MATERIALS PROVIDED:
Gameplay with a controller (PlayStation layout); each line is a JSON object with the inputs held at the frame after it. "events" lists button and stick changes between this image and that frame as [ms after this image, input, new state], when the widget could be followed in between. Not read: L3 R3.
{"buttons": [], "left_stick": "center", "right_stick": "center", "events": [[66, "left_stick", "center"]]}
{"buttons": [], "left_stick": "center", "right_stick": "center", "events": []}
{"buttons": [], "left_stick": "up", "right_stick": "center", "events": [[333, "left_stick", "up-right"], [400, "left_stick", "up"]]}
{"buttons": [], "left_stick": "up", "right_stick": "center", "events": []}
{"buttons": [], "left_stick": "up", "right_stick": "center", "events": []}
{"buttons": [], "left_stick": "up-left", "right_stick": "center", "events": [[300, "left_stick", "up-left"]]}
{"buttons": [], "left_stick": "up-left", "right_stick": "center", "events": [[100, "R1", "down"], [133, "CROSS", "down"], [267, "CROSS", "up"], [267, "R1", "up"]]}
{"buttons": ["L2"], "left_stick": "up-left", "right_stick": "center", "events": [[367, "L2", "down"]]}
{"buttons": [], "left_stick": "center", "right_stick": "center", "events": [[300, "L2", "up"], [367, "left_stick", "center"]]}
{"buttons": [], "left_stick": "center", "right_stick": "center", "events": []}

EXERCISE DESCRIPTION:
Check all the records above and select each line where the string "down" is found.

ANSWER SPACE:
{"buttons": [], "left_stick": "up-left", "right_stick": "center", "events": [[100, "R1", "down"], [133, "CROSS", "down"], [267, "CROSS", "up"], [267, "R1", "up"]]}
{"buttons": ["L2"], "left_stick": "up-left", "right_stick": "center", "events": [[367, "L2", "down"]]}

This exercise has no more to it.